I think you could make an argument that reading code to understand it's interfaces, explicitly rejecting accepting any license, then implementing compatible code is well within the normal copyright definition of "fair use", or should be if we aren't all copyright lawyers. More importantly, it's healthy for Society and the art. If I can read a book under copyright and write a detailed book report, I should be able to read provided source code and do the same. To the extent that we've strayed away from that, the legal system has failed and needs correction.

@tbortels @lcamtuf @ArneBab @kevinr @bgalehouse "clean room" is for actual humans, not for algorithmic transforms

@lcamtuf the slop of the Zeus?

@ChuckMcManis @lcamtuf The LLM output may not be copyrightable, but does publishing this output violate the license of the source code that it is replicating in functionality?

@drahardja @lcamtuf It cannot violate the license. The license is tied to a specific copyrighted work. If you want a masters course on this look up the Oracle v. Google case where Oracle claimed the Java License forbade you from making work alike software (according to the US courts it cannot do that). This is similar to 'clean rooms' where one person tells another what the software should do and they write it from scratch to do that. 1/2

@drahardja

"Clean rooms" where upheld in the late 80s and early 90s with BIOS replication efforts. There have been many cases where work alike software has been challenged (see the "Look and Feel" cases from the 80's) but it has always come down to the work itself. This case allows an LLM to read the source code and create a bug-for-bug compatible version which neither violates the license nor is it copyrightable. 2/2

@lcamtuf

@ChuckMcManis @lcamtuf I agree that “clean room” implementations are long deemed legal (I owned a Compaq PC clone), but the original poster’s claim is that you can feed existing source code into an LLM and have it spit out a reimplementation. That “feels” like a derived work to me, but is it?

@lcamtuf @ChuckMcManis Isn’t that what you meant? Or did I misunderstand?

@revk
Reading is, indeed, not copying, and you are allowed to do that within copyright (hence the name; it's not 'readingright')

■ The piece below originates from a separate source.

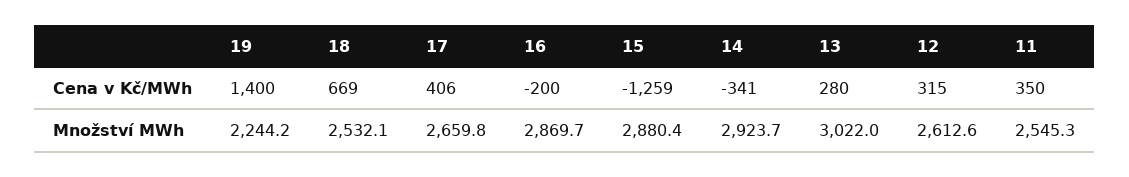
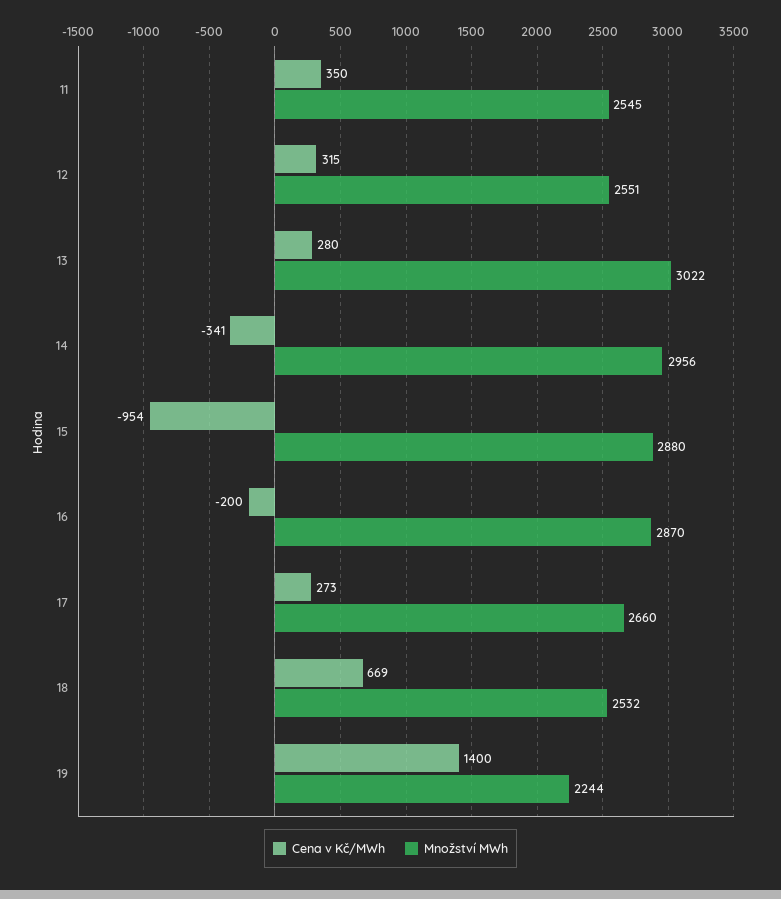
Cena v Kč/MWh, 17: 406 -> 273
Cena v Kč/MWh, 15: -1259 -> -954
Množství MWh, 14: 2923.7 -> 2956
Množství MWh, 12: 2612.6 -> 2551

But reading and then writing something similar, while not exactly copying, is close enough that it's usually considered 'plagiarism'.
@ahltorp @tbortels @lcamtuf @bgalehouse @kevinr
replies
1
announces
0
likes
0

@wouter @revk Plagiarism is about presenting the work as your own, not where it came from. It can be loosely connected to copyright because of either legal or license demands for attribution, but even taking something that is public domain and presenting it as your own is plagiarism.

Where copyright is about the relation to people a work comes from, I would say plagiarism is about the relation to people you present a work to.

@wouter @ahltorp @revk

I think "fanfiction" is closer.

Although if it's close enough to be identical in all major respects, a "remake" is also accurate.

Having said that: software is weird because it does something. If I write code that faithfully implements an API - I haven't stolen or plagiarized or anything - I followed the spec.

If that spec was supposed to be secret or proprietary - then open sourcing the code was a bad idea, and the soul of GPL is to force sharing.

Anyway - hot mess. As things tend to get when you try to force other human beings, legally or otherwise, to do what you want them to do.

@lcamtuf technical debt stemming from vibe coding: "slop of Damacles"

@lcamtuf I would say yes. Either way. They deserve the credit.